» What needs to be done
List each line in the records that contains the string "kern".

==*==

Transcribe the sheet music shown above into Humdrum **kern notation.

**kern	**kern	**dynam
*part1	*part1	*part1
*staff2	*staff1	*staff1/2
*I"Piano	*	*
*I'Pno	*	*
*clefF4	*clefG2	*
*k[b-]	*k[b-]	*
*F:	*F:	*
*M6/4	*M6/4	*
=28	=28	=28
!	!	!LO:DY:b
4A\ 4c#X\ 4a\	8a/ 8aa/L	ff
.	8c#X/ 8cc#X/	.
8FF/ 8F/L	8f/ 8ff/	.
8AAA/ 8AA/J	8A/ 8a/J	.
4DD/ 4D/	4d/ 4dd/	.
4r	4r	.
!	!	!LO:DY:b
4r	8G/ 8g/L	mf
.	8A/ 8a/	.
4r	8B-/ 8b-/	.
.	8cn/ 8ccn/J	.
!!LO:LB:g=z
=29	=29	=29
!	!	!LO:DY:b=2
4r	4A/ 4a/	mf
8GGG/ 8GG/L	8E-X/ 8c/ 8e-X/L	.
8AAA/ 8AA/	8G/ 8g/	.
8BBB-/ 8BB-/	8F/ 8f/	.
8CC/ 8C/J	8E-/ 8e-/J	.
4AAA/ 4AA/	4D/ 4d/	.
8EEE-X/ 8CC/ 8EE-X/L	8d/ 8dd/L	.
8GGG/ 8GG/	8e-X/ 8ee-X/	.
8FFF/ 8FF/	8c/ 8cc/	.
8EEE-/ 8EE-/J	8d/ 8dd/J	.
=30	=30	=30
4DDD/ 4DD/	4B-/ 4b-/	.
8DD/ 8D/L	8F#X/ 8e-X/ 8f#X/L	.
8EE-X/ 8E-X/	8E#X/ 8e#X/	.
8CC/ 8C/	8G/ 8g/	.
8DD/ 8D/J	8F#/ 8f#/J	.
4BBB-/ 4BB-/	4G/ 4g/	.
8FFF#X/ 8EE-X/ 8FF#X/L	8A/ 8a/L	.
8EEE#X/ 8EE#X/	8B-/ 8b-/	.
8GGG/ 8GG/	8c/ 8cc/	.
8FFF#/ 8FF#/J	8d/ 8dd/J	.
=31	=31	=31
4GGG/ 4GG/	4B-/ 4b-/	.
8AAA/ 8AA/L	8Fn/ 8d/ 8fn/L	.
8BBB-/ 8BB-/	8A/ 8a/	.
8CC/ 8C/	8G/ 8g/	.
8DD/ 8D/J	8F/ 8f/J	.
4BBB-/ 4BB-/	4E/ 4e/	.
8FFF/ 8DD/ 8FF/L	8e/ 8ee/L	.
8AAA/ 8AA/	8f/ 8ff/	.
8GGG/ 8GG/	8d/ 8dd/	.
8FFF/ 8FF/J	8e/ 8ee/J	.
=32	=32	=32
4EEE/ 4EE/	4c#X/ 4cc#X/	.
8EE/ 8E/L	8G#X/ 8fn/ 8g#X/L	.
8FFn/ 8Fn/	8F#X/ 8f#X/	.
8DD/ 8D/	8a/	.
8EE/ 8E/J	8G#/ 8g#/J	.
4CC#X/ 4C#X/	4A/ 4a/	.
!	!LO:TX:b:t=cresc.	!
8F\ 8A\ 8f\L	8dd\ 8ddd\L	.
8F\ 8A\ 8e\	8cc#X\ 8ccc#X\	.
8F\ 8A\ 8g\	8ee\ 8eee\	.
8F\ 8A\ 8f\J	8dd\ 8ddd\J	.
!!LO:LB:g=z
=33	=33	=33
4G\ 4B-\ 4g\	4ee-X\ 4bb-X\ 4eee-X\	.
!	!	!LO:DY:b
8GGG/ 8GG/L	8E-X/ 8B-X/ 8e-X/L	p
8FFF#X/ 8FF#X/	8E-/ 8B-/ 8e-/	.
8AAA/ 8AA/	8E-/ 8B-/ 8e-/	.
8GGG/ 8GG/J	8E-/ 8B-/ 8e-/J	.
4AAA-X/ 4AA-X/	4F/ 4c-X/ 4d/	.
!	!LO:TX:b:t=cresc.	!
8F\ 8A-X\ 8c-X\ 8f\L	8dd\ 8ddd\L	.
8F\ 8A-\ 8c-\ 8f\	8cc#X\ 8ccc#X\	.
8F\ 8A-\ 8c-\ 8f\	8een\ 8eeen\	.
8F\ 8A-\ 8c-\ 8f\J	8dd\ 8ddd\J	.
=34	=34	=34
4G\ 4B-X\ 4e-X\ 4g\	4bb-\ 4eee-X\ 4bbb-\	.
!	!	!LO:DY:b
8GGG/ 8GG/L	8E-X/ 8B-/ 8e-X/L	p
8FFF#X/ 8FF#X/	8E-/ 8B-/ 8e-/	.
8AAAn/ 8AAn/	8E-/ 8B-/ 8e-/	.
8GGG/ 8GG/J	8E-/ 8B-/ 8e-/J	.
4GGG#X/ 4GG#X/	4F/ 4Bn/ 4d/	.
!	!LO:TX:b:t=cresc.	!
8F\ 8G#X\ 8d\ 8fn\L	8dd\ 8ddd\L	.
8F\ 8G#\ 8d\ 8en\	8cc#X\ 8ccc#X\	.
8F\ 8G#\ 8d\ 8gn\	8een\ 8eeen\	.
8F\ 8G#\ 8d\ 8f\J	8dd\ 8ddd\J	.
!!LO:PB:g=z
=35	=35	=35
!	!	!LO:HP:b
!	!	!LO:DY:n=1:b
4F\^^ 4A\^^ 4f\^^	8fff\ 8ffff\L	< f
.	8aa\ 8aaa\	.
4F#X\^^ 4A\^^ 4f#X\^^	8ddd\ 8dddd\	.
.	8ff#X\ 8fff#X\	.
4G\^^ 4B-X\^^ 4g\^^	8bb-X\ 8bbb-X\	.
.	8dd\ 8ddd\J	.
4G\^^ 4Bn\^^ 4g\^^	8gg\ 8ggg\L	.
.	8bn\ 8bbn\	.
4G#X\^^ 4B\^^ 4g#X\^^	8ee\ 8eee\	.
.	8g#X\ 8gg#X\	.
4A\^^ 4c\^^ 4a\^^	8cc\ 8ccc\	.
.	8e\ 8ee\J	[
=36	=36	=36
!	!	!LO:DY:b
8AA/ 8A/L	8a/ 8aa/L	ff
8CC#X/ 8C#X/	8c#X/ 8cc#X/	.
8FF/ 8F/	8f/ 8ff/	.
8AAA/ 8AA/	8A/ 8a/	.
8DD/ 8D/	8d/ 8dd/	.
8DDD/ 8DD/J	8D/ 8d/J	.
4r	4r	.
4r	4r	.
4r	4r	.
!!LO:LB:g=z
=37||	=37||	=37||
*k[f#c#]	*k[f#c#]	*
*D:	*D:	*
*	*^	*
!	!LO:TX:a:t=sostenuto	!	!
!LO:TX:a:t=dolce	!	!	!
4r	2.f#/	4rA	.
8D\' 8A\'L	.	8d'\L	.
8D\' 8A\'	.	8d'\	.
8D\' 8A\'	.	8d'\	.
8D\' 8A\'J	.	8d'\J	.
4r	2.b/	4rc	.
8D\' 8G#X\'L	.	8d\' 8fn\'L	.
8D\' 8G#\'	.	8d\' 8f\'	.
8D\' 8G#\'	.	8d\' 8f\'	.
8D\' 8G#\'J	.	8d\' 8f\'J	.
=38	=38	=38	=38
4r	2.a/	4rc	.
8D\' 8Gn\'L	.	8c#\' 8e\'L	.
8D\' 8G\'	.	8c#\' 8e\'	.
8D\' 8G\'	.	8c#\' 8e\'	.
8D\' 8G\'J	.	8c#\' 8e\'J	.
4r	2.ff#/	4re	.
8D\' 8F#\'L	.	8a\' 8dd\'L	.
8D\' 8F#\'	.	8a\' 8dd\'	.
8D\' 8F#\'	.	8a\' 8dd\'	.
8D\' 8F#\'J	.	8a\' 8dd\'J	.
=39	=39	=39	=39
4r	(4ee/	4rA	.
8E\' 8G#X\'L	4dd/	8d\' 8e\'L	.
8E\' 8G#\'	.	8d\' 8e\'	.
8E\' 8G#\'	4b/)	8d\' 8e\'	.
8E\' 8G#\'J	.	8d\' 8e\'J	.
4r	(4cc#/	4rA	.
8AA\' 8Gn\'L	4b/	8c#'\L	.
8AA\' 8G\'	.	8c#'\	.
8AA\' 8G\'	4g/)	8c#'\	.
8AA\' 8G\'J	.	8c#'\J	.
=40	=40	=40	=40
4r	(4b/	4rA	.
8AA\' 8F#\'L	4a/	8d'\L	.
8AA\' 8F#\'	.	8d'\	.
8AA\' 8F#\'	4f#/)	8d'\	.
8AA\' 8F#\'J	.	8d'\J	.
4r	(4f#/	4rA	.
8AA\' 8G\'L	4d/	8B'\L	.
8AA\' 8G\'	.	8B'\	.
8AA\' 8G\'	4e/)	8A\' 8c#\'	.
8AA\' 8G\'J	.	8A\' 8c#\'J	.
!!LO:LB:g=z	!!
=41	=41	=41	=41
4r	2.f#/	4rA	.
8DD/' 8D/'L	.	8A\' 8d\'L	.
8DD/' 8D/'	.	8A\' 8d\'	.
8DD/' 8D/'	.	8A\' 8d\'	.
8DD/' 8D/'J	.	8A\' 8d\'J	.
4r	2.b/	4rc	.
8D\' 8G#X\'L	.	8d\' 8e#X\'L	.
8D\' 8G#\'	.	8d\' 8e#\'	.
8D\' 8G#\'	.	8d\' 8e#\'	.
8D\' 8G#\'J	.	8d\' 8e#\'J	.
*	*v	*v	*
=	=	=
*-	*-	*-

==*==

» Correct output
Transcribe the sheet music shown above into Humdrum **kern notation.
**kern	**kern	**dynam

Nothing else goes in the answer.